▸ **Records shown**
+++

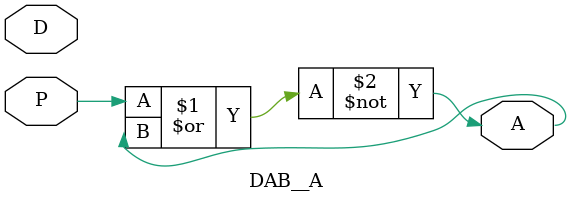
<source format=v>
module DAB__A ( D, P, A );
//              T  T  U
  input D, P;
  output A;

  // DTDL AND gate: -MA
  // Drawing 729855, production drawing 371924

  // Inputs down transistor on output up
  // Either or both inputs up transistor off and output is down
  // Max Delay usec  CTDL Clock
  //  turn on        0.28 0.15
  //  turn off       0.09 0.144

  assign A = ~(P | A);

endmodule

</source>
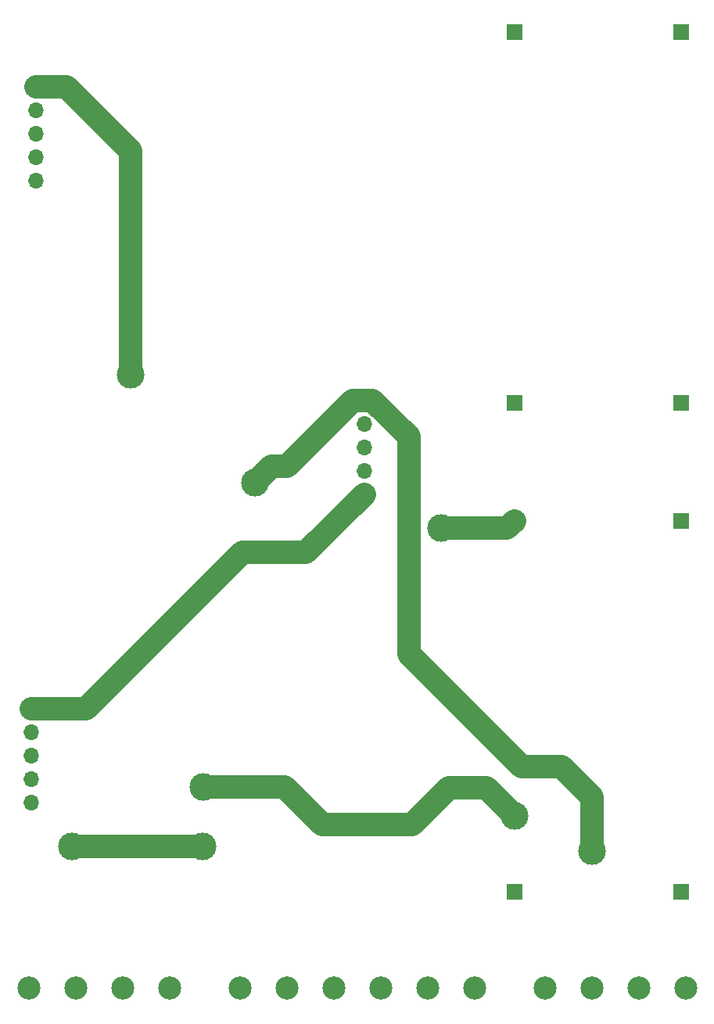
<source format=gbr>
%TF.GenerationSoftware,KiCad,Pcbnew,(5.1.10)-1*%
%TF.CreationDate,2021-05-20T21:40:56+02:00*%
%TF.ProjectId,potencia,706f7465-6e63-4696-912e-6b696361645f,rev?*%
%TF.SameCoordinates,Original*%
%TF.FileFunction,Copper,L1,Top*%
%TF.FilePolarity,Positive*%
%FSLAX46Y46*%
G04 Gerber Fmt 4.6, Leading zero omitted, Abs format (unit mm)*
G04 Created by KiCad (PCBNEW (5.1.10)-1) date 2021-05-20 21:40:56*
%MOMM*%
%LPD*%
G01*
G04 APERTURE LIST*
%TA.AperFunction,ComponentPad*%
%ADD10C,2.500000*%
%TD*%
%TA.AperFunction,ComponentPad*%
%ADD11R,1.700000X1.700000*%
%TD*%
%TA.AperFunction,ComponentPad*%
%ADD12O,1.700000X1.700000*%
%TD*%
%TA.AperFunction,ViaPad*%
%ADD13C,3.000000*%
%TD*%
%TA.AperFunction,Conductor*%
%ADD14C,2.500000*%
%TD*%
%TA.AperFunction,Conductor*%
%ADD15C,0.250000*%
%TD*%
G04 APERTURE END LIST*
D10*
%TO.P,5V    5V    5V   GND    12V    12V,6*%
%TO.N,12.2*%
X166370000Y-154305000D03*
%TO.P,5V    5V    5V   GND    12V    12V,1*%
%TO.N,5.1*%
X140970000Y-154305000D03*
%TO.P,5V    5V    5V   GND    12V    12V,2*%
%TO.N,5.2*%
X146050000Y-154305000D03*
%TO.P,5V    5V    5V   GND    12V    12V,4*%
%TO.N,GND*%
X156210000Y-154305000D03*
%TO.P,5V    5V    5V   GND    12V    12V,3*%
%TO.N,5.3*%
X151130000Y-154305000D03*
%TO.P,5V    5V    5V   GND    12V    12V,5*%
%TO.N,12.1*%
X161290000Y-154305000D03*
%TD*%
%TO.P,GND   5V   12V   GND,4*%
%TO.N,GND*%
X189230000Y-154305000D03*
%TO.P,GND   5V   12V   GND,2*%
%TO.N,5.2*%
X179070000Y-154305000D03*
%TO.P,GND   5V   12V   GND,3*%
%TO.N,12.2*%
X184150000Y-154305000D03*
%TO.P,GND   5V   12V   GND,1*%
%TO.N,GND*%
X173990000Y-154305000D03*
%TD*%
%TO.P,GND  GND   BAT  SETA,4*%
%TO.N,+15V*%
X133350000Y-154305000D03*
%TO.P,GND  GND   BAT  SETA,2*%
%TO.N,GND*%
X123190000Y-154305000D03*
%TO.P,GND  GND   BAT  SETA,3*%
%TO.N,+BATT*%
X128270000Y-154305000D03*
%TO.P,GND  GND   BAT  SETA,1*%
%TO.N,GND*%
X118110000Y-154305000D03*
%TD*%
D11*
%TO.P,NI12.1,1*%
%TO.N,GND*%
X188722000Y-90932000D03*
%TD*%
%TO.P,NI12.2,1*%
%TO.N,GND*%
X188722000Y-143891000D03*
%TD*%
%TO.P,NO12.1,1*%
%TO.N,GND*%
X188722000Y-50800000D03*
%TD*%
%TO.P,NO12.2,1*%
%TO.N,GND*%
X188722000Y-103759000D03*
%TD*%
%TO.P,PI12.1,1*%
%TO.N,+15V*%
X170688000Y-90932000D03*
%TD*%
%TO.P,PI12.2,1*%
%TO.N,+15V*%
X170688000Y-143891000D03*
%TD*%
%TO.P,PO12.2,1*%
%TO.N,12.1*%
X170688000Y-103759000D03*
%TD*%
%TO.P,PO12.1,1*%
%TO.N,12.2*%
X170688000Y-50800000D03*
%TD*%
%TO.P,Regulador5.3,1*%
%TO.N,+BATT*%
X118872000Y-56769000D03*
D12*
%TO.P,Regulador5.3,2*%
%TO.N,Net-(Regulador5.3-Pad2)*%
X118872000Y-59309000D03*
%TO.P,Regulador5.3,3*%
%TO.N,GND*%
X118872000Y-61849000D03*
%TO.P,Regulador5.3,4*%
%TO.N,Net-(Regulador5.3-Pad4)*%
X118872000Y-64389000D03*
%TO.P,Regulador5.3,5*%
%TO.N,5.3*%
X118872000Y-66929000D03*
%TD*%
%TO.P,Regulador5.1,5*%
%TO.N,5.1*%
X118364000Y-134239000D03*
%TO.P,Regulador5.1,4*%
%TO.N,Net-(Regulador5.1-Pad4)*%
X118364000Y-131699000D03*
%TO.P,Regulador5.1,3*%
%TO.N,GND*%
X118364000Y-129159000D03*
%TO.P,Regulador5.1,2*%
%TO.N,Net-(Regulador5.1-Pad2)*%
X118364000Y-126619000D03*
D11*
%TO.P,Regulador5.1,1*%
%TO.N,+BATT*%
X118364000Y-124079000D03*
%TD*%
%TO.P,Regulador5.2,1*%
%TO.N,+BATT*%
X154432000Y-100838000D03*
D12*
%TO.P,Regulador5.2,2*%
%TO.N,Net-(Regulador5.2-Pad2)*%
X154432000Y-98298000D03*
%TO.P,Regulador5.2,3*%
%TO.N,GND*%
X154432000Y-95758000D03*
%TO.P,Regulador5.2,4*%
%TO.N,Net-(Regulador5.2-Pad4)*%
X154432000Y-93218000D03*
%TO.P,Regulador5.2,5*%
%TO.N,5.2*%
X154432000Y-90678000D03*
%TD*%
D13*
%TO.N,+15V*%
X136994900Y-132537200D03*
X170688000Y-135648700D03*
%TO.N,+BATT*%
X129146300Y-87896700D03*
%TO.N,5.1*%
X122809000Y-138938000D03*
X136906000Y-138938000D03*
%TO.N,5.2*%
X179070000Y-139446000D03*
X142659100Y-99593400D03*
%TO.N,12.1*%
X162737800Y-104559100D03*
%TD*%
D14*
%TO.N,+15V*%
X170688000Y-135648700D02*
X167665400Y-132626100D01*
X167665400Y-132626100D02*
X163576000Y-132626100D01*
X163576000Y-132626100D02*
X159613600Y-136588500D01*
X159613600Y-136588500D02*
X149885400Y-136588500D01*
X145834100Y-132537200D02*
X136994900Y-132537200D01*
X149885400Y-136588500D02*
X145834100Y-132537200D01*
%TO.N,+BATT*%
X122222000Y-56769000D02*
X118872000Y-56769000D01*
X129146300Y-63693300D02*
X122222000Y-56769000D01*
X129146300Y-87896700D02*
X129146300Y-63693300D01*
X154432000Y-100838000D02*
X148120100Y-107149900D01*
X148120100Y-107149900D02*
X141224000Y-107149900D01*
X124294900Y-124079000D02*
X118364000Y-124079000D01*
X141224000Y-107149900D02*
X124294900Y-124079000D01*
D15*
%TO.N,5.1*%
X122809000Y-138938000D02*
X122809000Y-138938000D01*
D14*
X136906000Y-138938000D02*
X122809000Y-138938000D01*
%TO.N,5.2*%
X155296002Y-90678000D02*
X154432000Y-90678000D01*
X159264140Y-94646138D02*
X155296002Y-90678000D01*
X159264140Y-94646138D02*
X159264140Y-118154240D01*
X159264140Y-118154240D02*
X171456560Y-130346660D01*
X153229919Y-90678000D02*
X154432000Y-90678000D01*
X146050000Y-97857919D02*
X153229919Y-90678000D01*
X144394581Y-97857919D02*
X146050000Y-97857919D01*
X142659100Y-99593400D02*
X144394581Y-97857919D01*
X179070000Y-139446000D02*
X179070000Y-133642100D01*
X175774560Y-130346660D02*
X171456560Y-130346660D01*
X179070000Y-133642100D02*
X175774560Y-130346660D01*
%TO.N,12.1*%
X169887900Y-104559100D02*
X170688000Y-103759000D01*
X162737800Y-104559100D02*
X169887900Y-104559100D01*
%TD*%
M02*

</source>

+++

▸ **Exercise details**
Reproduce only the lines from the beginning of the data through the line that contains "on output up", both included, and please drop the pictures.

▸ **Task result**
<source format=v>
module DAB__A ( D, P, A );
//              T  T  U
  input D, P;
  output A;

  // DTDL AND gate: -MA
  // Drawing 729855, production drawing 371924

  // Inputs down transistor on output up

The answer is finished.